- _TEXTAUSZUG_:

# # # #

Queere romantische Komödie „Bros“: Schwuler wird’s nicht

„Bros“ ist die erste schwule romantische Komödie im Mainstream. Das Ergebnis ist provokanter und zeitgemäßer, als das Genre erwarten lässt.

Zwei Männer kommen sich auf einer Liege näher

Nur ein unverbindliches Grindr-Date? Aaron (Luke Macfarlane, l.) und Bobby (Billy Eichner) in „Bros“ Foto: Universal Pictures International

Welche Filme in die Geschichte eingehen werden, hängt von vielen nicht vorhersagbaren Faktoren ab. Mitunter von der Liebe des Publikums, vielleicht der Gunst der Kritik, sicherlich auch vom Timing. Größte Skepsis ist in der Regel angebracht, wenn einer Produktion bereits vor ihrer Veröffentlichung zugeschrieben wird, historisch bedeutsam zu sein. Insbesondere, wenn die Macher dies selbst behaupten.

„Bros“ wurde im Vorfeld gleich in zweifacher Hinsicht eine gewisse Geschichtsträchtigkeit zugeschrieben: einerseits als erste schwule romantische Komödie eines großen Hollywoodstudios und andererseits als erster Film mit einer komplett queeren Hauptdarstellerriege, der eine breite Kinoauswertung erfährt. Eine Produktion, die sich in ihrer eigenen Bedeutung derart ernst zu nehmen scheint, ist eigentlich zum Scheitern verurteilt.

Zu groß ist die Gefahr, in dem Wissen, ein „erstes Mal“ zu sein, in allgemeine Gefallsucht abzugleiten und so allzu bemüht, konstruiert und damit leblos zu wirken. Dass all das auf „Bros“ nicht zutrifft, ist zuerst dem Charme zu verdanken, der von der überraschend provokanten Haltung des von Hauptdarsteller Billy Eichner („Parks and Recreation“) und Regisseur Nicholas Stoller („Bad Neighbours“) geschriebenen Films ausgeht.

Sie durchzieht einen Plot, der wider Erwarten keine Angst davor erkennen lässt, anzuecken. Weder bei seinen heterosexuellen Zuschauern, die man zum Glück nicht vor Ausflügen in die LGBT-Geschichte und halbwegs expliziten schwulen Sexszenen „bewahrt“, wie Mainstream-Produktionen es gemeinhin tun. Noch bei seinem queeren Publikum, das man angenehmerweise nicht infantilisiert, indem man es als empfindliche Minderheit behandelt, die keinerlei Witz auf ihre Kosten verträgt.

# # # #

- _AUFGABENSTELLUNG_:
(1) Wer hat laut der Filmkritik zu „Bros“ den Film geschrieben?
(2) Setzen Sie die Filmkritik zu „Bros“ im Anschluss an ihren letzten Satz fort.

- _ERFASSTE DATEN_:
# # # #

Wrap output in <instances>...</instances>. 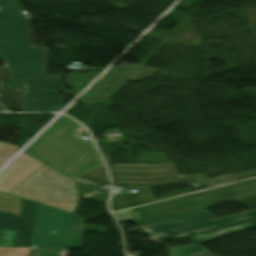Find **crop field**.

# # # #

- _LÖSUNGEN_:
(1) Hauptdarsteller Billy Eichner und Regisseur Nicholas Stoller.

(2)
Aus der schnell­lebigen Dating-Welt

Das dürfte überhaupt das Erstaunlichste an „Bros“ sein: Die Selbstverständlichkeit, mit der der Humor in aktuelle Debatten, momentane Trends und sonstige Eigenheiten der queeren Community einsteigt. Anders als der Titel vermuten lässt, dreht sich die erste an eine breite Masse gerichtete schwule romantische Komödie nicht etwa um die abgedroschene Geschichte einer Männerfreundschaft, zu der mindestens ein vermeintlicher Hetero gehört, der es noch nicht gewagt hat, sich zu outen.

„Bros“. Regie: Nicholas Stoller. Mit Billy Eichner, Luke Macfar­lane u. a. USA 2022, 115 Min.

Stattdessen wählt der Film ein zeitgemäßes Szene-immanentes Klischee und erzählt von zwei offen schwulen Männern, die sich in einer schnell­lebigen Dating-Welt bewegen, die von der für unverbindliche Treffen bekannten „Grindr“-App dominiert wird. Einer von ihnen ist Bobby Leiber (gespielt von Eichner), der sich selbst als bindungsunfähig bezeichnet und fast stolz angibt, im Alter von 40 Jahren noch nie verliebt gewesen zu sein.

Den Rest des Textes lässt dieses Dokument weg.